Você mencionou que a economia azul é um assunto pouco discutido e eu concordo plenamente. Isso é algo com o qual precisamos lidar. E é por isso que conferências como essa no Rio são tão importantes. Precisamos aproveitar oportunidades não exploradas. Não quero contribuir para mais mineração ou pesca, pois muito já foi dito. Precisamos melhorar o potencial da economia e ver novas oportunidades.

Bem, os mares são os únicos que produzem o oxigênio, 90% do oxigênio, e eles são os únicos que podem capturar mais e mais carbono. Então, se quisermos olhar para o debate de onde estão as oportunidades na discussão de desenvolvimento sustentável, é no mar.

Se plantarmos florestas marinhas, capturaremos muito mais carbono do que com florestas terrestres, pois no mar não há gravidade, o que torna a captura mais eficiente.

Olhando especificamente para o Brasil, com mais de 8 mil quilômetros de costa. Como vê o potencial de exploração dessa fonte e como avalia o desempenho do país quando se fala em economia azul? O que estamos fazendo bem e o que deveria melhorar?

Para o Brasil, com mais de 8 mil km de costa, há um enorme potencial. É lamentável que o foco esteja apenas na Amazônia. Embora a Amazônia receba grande parte da atenção internacional, o Brasil possui um imenso potencial econômico em suas costas. A regeneração de ecossistemas costeiros, como manguezais e florestas de algas, pode desempenhar um papel vital na captura de carbono. Essas florestas marinhas são mais eficientes do que as terrestres devido à ausência de gravidade, o que facilita a absorção de CO₂.

Precisamos mudar o foco da exploração terrestre para o mar, aliviando o estresse sobre o solo e aproveitando os recursos marítimos.

O Brasil está apenas começando a descobrir a economia azul. Não há dados suficientes, e sem dados, não podemos criar estratégias. Precisamos mudar nossa mentalidade e coletar novas informações. Se não conhecemos o potencial do DNA marinho, por exemplo, não podemos explorar essa oportunidade.

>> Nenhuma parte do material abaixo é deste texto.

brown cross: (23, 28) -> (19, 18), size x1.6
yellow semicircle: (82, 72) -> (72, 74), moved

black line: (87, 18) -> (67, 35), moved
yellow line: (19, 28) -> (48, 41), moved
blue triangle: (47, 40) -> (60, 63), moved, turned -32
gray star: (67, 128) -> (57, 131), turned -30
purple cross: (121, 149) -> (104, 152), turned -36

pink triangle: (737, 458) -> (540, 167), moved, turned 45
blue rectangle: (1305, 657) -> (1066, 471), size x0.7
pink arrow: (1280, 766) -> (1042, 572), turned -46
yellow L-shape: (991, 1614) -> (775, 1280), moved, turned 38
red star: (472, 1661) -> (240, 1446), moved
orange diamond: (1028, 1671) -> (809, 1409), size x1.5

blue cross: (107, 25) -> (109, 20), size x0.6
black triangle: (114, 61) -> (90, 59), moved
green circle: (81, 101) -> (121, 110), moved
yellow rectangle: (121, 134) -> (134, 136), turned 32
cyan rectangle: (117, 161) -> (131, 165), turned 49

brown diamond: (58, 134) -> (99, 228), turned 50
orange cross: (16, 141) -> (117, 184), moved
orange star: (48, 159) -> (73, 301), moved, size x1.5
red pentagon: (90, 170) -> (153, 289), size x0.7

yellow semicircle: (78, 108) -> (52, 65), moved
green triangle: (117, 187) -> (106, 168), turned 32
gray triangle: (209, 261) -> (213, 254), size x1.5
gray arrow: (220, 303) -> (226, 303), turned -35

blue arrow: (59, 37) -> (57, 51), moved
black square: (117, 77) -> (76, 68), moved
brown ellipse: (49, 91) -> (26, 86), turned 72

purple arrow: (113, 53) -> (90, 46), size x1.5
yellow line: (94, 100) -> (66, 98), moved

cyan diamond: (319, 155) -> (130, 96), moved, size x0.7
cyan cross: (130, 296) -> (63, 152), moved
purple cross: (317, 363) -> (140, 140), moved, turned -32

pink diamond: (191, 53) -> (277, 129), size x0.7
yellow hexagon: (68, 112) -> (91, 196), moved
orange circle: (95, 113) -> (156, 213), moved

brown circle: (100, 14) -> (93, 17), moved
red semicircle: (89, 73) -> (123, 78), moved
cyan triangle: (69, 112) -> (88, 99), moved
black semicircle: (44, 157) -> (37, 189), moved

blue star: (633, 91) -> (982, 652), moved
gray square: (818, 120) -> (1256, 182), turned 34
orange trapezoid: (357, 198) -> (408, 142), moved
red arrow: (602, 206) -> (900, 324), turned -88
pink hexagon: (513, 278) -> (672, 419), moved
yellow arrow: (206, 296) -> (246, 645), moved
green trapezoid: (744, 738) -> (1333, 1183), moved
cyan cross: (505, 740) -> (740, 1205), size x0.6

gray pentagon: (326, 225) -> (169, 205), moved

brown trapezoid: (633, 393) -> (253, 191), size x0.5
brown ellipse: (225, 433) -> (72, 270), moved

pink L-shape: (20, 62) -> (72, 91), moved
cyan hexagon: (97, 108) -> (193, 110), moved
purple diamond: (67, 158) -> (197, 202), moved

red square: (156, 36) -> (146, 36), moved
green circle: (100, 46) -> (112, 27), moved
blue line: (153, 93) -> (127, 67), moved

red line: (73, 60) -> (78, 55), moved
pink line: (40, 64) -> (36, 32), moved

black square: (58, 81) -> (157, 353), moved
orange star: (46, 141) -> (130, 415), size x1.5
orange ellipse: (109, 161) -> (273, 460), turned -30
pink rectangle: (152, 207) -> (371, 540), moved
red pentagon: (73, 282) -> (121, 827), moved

Qual o maior desafio hoje na exploração da economia azul?

O maior desafio é a mentalidade e a coleta de dados. Precisamos criar novas formas de capturar informações. Espero que eventos como este tragam surpresas positivas e mostrem que há mais oportunidades do que imaginamos. Precisamos identificar boas notícias e oportunidades que ainda não vimos.